The announcement that Slideshare will drop Adobe Flash for HTML5 increases the momentum behind the still-evolving web standard. Slideshare is in good company; Apple embraced HTML5 essentially because it’s an Adobe Flash killer.
Apple has never been happy with the prospect of supporting Flash on its operating systems, never mind allowing it onto the iPhone/iPad-oriented iOS. Flash represents a way for developers to create cross-platform applications rather than creating native iOS applications and locking a user into the platform. With Apple’s taking 30% of every App Store sale, including any in-application sales, the economics of killing Flash were sound.
Ironically the rich features available to developers delivering HTML5 appears to now offer a way for web applications to be delivered to the iOS platform without having to go through the Apple App Store. The Financial Times, one of the earliest paywall successes, has essentially re-created its iOS application in HTML5, thus by-passing the App Store, whilst the App Store gaming hit, Angry Birds, is available in HTML5 (if only on Google Chrome at the moment).

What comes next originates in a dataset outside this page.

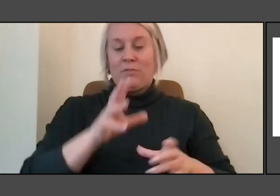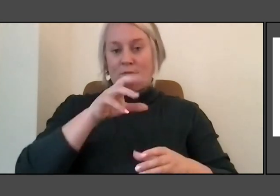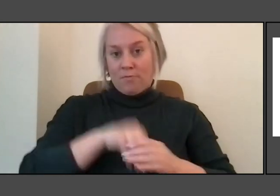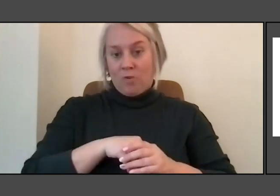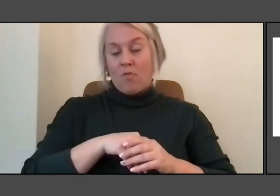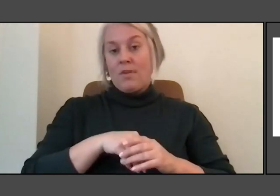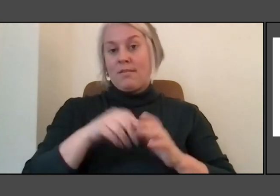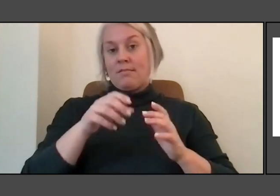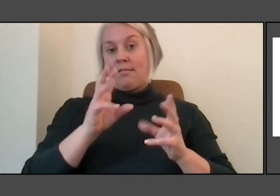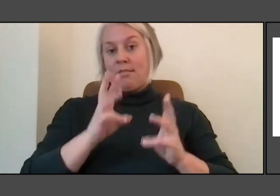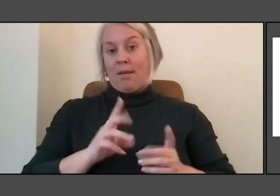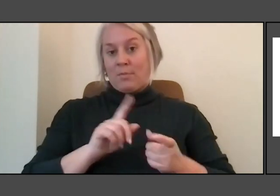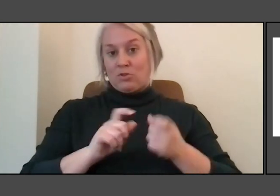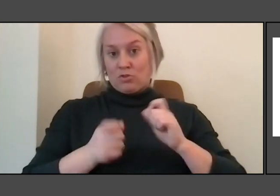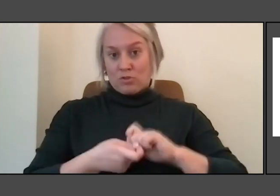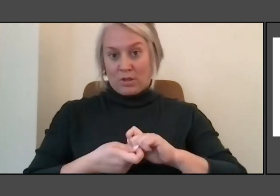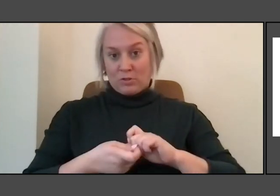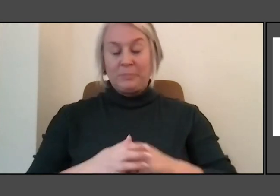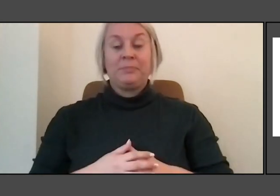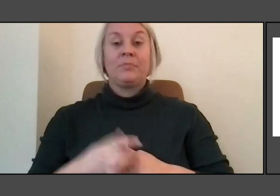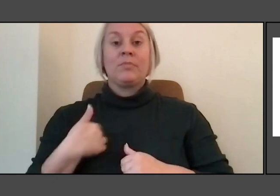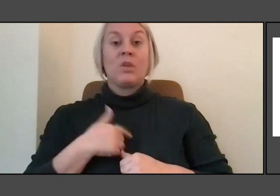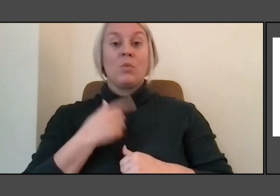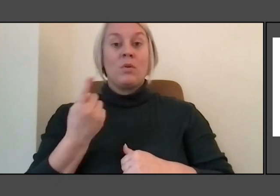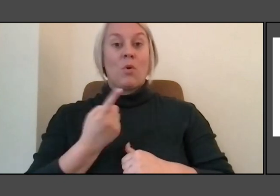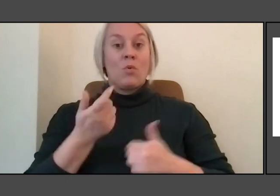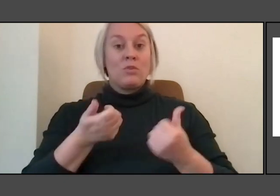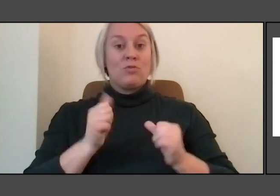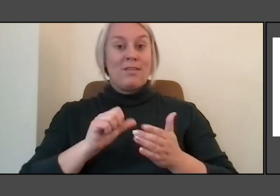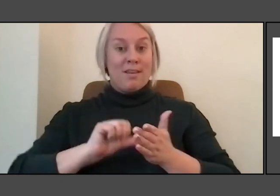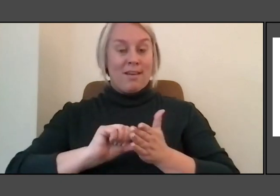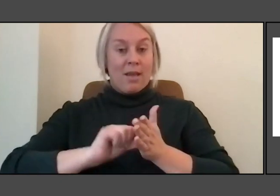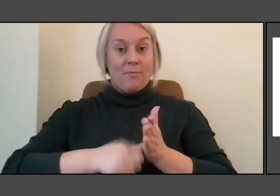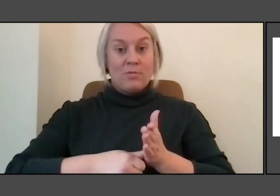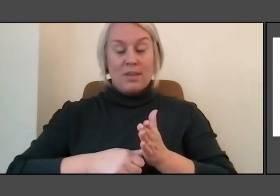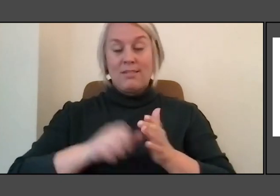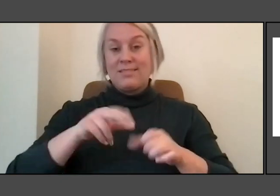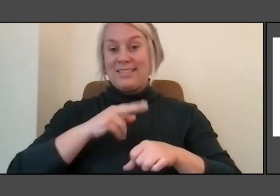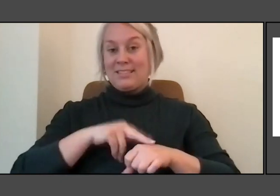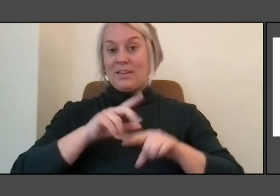we are always trying to emphasize nature based solutions can both restore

So, what does HTML5 offer?
Exactly what’s included in HTML5 is still being determined but being a standard it means that HTML5 works on iOS, Android and any modern browser. HTML5 documents can be easily crawled and indexed by search engines. But it’s the technical meat that’s exciting developers and marketers.
- In HTML5, embedded media is truly controllable, meaning that sound and video can be synchronised correctly for rich media experiences.
- Offline storage allows web applications to continue working when no connection is available, still an essential for mobile applications.
- Geolocation, if the platform supports it, is a straightforward addition to a web application.
- WebSockets allows real-time, event-driven applications without using the various polling techniques that previously made up the real-time web.
- Canvas is a drawable region on the browser that allows the client to build graphs and graphics.
- Microdata allows sections of data to be tagged to denote their semantics, such as an address or an event.
When is HTML5 not appropriate
There are certain native features in iOS and Android that the frameworks used to produce HTML5 can’t yet replicate, such as intricate control gestures and high performance features.
HTML5 will increasingly be the way that web applications are delivered. If your organisation relies upon web applications and your installed browsers are old, then it may be worth investigating a migration route to HTML5 capable browsers.